=== TEXTE EXTRAIT ===
La réussite de l’ouvrage « Hong Kong Shifts », haut en couleur et reflet de la puissante énergie vitale hongkongaise, vient sans conteste de la créativité astucieuse des deux auteurs. Elle est aussi le fruit d’une complicité qui s’est instaurée au fur et à mesure de leur exploration commune des quatre coins de la Région Administrative Spéciale (Île de Hong Kong, Kowloon, Nouveaux Territoires, Lantau Sud, Discovery Bay, Cheung Chau, Lamma, etc). Ce cheminement épique les a parfois conduits au-delà de leur zone de confort tandis que, de temps à autre, l’épidémie de Covid battait son plein.
Cynthia Cheng se souvient de la naissance du projet: « C’était en 2019. Maxime et moi travaillions ensemble comme avocats. Maxime estimait beaucoup sa gardienne d’immeuble, Mei Fung (Beau Phénix, 美鳳), mais, ne sachant pas parler cantonnais, se demandait comment engager la conversation avec elle. Alors, un dimanche, je suis venue les retrouver puis nous l’avons invitée à déjeuner au chàh chāan tēng. (茶餐, café cuisinant les plats locaux). » À l’aise dans cette ambiance chaleureuse, Mei Fung a dépeint sa routine quotidienne, son métier, ses centres d’intérêt, sa famille, son enfance. Heureux de cette jovialité communicative, « nous avons réalisé, bien que nous ayons peu en commun dans notre vie de tous les jours, qu’une interaction humaine porteuse de sens ne nécessite souvent aucun autre dénominateur commun qu’un mélange de respect mutuel, de curiosité et de gentillesse. » C’est ainsi que l’aventure a commencé.

=== CONSIGNE ===
Poursuivez le texte sur la naissance de l'ouvrage « Hong Kong Shifts » en reprenant juste après sa dernière phrase.

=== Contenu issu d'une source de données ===
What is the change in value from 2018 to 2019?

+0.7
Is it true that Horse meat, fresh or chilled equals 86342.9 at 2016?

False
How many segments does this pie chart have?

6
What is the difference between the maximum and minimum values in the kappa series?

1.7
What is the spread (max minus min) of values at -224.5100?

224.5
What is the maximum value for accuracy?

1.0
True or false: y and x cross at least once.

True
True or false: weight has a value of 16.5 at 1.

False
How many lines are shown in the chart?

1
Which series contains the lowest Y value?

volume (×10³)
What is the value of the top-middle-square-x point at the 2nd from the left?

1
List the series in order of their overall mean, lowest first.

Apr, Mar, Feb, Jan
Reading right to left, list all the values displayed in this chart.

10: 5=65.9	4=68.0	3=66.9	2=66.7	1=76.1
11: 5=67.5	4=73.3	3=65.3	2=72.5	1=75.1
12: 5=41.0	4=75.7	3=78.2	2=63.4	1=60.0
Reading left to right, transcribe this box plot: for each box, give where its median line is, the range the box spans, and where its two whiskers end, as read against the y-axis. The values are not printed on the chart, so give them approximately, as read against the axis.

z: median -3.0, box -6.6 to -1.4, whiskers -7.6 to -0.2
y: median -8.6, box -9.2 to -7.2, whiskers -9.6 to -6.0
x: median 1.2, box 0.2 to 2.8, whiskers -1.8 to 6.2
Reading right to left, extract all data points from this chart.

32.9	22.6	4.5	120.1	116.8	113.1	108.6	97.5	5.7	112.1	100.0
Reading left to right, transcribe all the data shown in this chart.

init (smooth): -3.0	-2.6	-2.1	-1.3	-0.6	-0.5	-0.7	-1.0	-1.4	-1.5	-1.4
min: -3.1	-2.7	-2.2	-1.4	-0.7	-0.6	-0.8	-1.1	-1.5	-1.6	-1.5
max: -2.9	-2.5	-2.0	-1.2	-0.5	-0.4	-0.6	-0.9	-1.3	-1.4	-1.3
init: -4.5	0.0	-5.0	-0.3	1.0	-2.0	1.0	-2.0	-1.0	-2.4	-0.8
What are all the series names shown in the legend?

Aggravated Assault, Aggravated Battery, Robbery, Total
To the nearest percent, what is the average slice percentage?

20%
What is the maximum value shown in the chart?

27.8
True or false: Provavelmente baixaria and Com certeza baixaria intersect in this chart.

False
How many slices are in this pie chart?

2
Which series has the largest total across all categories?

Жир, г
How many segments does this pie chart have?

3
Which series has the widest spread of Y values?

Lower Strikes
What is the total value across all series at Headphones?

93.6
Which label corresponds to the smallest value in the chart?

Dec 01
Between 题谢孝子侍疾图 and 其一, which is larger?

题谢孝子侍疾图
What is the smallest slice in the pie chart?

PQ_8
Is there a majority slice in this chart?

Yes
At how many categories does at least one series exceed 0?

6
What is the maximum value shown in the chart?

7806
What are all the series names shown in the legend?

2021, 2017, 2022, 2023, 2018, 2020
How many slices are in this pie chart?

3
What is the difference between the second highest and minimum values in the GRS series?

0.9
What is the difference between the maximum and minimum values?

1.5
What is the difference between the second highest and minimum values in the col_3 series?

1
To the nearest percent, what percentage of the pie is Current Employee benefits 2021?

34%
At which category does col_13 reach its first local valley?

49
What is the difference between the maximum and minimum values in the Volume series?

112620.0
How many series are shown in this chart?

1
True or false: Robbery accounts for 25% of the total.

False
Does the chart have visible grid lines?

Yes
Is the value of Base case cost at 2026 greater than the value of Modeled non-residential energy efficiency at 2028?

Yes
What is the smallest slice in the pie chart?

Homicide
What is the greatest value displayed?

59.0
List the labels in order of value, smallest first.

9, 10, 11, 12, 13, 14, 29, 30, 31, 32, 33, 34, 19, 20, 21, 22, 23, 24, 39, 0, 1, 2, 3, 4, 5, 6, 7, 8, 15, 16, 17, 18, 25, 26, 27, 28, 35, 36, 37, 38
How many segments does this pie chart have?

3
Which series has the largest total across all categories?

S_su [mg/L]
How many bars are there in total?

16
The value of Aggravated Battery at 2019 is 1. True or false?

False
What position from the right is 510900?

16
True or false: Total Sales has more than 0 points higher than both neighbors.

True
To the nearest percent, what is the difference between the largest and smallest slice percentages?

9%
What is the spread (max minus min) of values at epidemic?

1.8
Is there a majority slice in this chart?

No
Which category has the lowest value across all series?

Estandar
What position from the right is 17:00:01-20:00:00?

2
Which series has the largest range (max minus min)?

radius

=== RÉPONSE RÉDIGÉE ===
« Souvent, nous choisissions une station de métro au hasard puis explorions son quartier », relate Maxime Vanhollebeke: « Même si nous ne trouvions pas tout de suite un représentant de la profession que nous espérions interviewer, nous ne rentrions jamais bredouilles. » Sur l’île de Cheung Chau (長洲), par exemple, avant de faire la connaissance du pêcheur Gun (Racine, 根) à l’heure du soleil couchant, les deux explorateurs ont d’abord croisé la route du conducteur de véhicule VV, Tak (Vertu, 德), surnommé « Goldfish Tak » car, dans son enfance, il élevait des poissons rouges. Ils ont également eu la chance de discuter avec Sai (Élancé, 細), monteur d’échafaudage en bambous qui préfère installer les structures dédiées aux festivals, les trouvant « amusantes car elles me permettent d’être créatif et freestyle », explique-t-il: « Je n’ai pas peur des hauteurs, mais, lorsqu’on est tout là-haut, il faut se souvenir de ne pas regarder en bas -Regarder devant! »
Certaines personnalités ne cessent de se déplacer. « Dans ce cas, nous organisons des rendez-vous », précise le photographe: « Cela a été le cas avec Jean, que nous avons retrouvée à Pui O. » Connue comme celle qui « chuchote à l’oreille buffalos », Jean (ci-contre) prend soin de ceux qui vivent au Sud de Lantau (嶼南) . Chaque jour depuis 15 ans, elle leur apporte du foin, des pommes, des oranges, des pomélos et les soigne s’ils sont blessés.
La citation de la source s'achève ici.